*WORK INSTRUCTION:*
Quote the entries below from the line with "54-5 | LP 66 |" through the line with "and for the service of your kingdom.", both ends included, and only those lines.

**********

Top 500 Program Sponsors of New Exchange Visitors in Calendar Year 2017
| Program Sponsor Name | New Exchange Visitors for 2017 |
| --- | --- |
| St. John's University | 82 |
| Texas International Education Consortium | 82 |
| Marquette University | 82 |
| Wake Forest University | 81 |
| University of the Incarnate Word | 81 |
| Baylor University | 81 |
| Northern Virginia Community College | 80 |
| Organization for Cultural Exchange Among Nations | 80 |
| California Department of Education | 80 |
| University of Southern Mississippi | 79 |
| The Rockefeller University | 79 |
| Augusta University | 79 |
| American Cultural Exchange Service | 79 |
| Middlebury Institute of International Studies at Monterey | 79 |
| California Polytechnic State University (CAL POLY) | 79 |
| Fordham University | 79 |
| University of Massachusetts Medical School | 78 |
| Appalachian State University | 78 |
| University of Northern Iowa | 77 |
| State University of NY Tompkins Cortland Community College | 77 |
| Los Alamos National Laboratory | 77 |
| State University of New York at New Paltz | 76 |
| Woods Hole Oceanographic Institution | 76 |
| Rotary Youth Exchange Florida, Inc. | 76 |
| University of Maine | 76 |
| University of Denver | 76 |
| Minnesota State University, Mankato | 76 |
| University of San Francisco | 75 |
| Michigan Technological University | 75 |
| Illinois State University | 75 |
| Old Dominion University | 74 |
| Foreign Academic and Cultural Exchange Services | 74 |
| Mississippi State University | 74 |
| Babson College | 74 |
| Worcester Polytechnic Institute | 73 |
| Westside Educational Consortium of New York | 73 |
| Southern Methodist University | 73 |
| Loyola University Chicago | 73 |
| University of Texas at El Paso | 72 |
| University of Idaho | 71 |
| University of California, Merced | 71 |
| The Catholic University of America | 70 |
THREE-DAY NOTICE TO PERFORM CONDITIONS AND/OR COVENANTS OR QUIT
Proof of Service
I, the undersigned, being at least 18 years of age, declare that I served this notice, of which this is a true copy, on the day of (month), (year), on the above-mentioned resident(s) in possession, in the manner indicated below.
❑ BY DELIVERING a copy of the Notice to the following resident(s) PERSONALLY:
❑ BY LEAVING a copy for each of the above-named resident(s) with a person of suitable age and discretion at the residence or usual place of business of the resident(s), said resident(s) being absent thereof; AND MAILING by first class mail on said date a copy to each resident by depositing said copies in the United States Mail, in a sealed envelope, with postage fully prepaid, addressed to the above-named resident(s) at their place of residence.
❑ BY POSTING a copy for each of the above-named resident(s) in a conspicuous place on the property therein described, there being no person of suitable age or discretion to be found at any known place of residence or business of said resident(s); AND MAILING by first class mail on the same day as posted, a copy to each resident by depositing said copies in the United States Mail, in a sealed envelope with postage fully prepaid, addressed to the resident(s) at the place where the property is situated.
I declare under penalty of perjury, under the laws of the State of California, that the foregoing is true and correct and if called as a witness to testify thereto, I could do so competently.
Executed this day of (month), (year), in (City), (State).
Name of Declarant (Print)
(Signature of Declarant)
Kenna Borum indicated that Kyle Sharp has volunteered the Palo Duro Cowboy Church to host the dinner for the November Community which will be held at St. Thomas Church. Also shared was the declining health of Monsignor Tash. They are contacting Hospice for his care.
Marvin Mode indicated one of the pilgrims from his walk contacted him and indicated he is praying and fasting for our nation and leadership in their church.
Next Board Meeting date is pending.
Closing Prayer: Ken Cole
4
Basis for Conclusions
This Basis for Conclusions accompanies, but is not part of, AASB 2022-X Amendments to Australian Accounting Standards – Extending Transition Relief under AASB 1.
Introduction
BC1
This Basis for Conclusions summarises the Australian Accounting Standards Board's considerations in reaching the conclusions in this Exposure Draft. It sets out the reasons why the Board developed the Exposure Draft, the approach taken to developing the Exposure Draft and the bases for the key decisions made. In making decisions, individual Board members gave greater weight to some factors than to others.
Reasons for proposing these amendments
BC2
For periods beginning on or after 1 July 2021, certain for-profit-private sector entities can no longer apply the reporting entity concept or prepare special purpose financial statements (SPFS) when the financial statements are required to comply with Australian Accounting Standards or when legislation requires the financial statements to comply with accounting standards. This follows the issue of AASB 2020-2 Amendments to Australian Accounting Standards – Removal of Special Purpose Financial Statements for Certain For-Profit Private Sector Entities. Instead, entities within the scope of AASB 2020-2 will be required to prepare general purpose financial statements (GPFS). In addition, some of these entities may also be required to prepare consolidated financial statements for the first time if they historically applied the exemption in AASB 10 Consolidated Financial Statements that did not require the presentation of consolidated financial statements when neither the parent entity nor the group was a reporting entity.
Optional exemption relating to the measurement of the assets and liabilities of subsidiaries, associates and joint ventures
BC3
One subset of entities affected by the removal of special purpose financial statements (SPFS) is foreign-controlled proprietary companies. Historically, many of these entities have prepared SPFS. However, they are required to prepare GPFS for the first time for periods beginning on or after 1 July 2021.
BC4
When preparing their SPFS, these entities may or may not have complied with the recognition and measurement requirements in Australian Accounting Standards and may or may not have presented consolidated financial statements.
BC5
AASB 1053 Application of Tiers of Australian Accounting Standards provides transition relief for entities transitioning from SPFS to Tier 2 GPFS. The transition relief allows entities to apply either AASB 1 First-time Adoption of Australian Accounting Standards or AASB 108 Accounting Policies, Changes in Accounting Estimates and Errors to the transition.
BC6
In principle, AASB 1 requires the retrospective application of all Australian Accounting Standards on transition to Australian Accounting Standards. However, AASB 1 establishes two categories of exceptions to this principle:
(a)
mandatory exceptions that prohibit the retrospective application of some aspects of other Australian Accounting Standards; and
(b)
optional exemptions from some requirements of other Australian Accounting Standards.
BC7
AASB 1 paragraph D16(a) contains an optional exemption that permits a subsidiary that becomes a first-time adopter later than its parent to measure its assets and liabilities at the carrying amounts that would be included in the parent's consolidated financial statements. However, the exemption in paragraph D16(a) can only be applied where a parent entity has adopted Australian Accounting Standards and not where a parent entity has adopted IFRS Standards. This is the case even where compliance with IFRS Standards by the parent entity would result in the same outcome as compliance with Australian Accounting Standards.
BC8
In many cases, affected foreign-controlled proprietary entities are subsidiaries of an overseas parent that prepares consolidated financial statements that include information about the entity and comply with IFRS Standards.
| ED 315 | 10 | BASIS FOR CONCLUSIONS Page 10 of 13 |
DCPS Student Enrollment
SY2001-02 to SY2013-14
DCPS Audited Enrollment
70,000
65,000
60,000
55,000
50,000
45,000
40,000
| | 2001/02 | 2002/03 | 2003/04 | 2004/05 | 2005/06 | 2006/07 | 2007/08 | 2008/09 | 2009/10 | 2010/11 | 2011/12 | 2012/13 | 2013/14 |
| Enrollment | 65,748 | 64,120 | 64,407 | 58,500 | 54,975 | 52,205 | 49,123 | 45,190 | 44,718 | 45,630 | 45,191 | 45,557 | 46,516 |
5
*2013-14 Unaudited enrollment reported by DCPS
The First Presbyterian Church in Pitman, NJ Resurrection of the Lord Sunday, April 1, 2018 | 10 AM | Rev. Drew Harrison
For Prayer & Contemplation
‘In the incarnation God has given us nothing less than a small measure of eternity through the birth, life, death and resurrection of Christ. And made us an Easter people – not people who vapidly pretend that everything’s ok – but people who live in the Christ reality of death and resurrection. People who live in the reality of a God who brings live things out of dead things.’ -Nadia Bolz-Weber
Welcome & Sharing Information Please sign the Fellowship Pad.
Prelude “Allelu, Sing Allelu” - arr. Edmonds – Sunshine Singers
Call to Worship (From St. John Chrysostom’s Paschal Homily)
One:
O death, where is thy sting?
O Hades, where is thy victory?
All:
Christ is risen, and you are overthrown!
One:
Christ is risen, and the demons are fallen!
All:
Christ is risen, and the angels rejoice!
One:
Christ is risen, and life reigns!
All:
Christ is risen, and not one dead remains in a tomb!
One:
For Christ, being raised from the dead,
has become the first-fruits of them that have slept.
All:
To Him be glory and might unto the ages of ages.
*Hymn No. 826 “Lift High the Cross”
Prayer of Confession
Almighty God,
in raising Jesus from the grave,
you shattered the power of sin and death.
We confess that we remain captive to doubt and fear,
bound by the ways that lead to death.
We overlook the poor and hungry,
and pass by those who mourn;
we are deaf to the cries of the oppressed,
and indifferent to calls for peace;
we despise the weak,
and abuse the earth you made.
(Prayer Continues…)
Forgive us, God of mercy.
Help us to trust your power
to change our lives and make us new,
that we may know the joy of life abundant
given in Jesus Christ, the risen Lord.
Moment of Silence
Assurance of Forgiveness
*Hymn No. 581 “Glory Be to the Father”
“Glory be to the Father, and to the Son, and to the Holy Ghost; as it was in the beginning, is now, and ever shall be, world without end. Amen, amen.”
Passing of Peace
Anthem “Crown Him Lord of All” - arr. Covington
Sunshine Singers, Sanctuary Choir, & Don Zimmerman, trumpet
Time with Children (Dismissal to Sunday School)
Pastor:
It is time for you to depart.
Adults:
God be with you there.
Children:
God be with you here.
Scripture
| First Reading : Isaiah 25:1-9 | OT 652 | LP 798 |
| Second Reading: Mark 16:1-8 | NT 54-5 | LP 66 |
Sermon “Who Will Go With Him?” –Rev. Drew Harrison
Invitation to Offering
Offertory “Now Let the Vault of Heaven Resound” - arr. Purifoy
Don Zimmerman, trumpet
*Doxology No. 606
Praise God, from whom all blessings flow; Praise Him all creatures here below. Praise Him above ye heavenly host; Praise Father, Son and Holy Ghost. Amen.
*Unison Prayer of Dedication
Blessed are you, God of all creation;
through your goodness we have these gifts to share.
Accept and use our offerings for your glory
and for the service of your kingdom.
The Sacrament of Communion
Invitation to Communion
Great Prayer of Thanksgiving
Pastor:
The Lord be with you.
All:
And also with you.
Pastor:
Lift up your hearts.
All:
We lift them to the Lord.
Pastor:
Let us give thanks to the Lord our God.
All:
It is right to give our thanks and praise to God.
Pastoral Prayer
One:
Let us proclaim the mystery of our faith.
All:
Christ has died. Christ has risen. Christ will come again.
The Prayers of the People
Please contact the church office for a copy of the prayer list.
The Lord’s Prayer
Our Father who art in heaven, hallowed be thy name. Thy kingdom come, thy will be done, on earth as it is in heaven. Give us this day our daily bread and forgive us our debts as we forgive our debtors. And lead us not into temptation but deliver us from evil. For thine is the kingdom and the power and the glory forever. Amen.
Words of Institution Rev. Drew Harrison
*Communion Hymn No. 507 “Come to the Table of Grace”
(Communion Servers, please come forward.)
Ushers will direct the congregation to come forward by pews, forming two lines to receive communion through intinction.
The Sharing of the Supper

**********

*TASK RESULT:*
| Second Reading: Mark 16:1-8 | NT 54-5 | LP 66 |
Sermon “Who Will Go With Him?” –Rev. Drew Harrison
Invitation to Offering
Offertory “Now Let the Vault of Heaven Resound” - arr. Purifoy
Don Zimmerman, trumpet
*Doxology No. 606
Praise God, from whom all blessings flow; Praise Him all creatures here below. Praise Him above ye heavenly host; Praise Father, Son and Holy Ghost. Amen.
*Unison Prayer of Dedication
Blessed are you, God of all creation;
through your goodness we have these gifts to share.
Accept and use our offerings for your glory
and for the service of your kingdom.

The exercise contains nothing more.